Hydrocarbon Pyrolysis

Pyrolysis is the process by which materials are decomposed at high temperatures in an inert atmosphere. Hydrocarbon pyrolysis in particular is when molecules made of hydrogen and carbon undergo pyrolysis and is used to convert petroleum and natural gas into the various compounds used in industry and our every day lives. Hydrocarbon pyrolysis is also thought to produce diamonds in the interior of ice giant planets such as Jupiter.

Hydrocarbon pyrolysis is an exceedingly complicated process with a wide range of conditions under which it can occur and myriad products resulting from it. In fact, it is really many hundreds of chemical processes all occurring together. There have been attempts to model these processes with computer simulations that have had various degrees of success. For example, ab initio simulations have a relatively high degree of accuracy. However, they require extensive computational effort. Recent efforts have used force field approximations for use with MD simulations. These are less accurate than the ab initio simulations but require much less computational effort. These models provide us with a wealth of information in a much more reasonable amount of time and even more recent work is being done to realize even faster simulations.

After looking at the structure of the hydrocarbon products, my collaborators and I realized that we can model them as graphs. These are graphs of the carbon skeletons surrounded by the hydrogen atoms which we suppress in our representation.
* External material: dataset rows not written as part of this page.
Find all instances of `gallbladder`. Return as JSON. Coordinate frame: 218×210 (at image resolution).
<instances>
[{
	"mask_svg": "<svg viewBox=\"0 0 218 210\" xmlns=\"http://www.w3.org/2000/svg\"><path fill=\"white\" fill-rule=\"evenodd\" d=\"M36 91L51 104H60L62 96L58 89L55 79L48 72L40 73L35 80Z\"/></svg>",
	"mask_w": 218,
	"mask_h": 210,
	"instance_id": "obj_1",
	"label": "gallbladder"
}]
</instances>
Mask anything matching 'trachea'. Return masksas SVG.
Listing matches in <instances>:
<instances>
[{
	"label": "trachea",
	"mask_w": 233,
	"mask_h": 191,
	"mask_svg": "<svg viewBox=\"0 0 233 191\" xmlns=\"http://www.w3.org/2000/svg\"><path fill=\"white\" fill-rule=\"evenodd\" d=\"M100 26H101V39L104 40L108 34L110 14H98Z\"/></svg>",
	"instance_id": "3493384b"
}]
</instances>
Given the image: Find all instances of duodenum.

These, it turns out, have been studied by chemists before us and are called carbon graphs. Our innovation was to model the products of the hydrocarbon pyrolysis as random graphs. To generate these graphs, we need the degree distribution of the hydrocarbon molecules. We can obtain the degree distribution in two ways. First, by analyzing the results of an MD simulation. Second, by using a new model developed during the collaboration that determines the degree distribution for a system at an arbitrary temperature and initial composition that is trained on previously run MD simulations.
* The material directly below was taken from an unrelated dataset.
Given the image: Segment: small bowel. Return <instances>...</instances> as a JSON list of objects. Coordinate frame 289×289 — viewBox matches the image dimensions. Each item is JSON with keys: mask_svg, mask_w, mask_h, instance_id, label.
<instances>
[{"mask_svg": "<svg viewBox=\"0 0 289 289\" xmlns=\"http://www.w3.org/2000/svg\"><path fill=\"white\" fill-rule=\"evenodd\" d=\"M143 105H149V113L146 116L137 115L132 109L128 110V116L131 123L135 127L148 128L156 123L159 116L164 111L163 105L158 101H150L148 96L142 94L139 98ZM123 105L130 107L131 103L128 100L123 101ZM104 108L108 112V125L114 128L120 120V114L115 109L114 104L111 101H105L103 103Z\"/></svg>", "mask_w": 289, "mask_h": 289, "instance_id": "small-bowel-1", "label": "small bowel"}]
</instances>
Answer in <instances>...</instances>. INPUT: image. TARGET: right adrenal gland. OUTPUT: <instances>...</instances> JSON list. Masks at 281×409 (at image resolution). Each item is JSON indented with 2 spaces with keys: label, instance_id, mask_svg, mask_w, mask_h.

This new approach provides the equilibrium distribution of the molecule sizes resulting from hydrocarbon pyrolysis incredibly quickly, typically in less than a minute. It also provides a prediction for the conditions under which diamonds may form, the initial goal of the collaboration. Random graph theory provides a condition under which the carbon graph undergoes a "phase transition" where most of the carbon is in one giant molecule. e.g. diamond. It also provides a mathematical framework with which to explore the structure of individual hydrocarbon molecules.

A shortcoming of this approach is that the random graph model does not allow for loops which are present in the MD simulations. To overcome this, we recently imrpoved our original approach by incorporating graph motifs. This extension allows us to incorporate the substructures seen in simulations. Doing so increased our prediction accuracy markedly.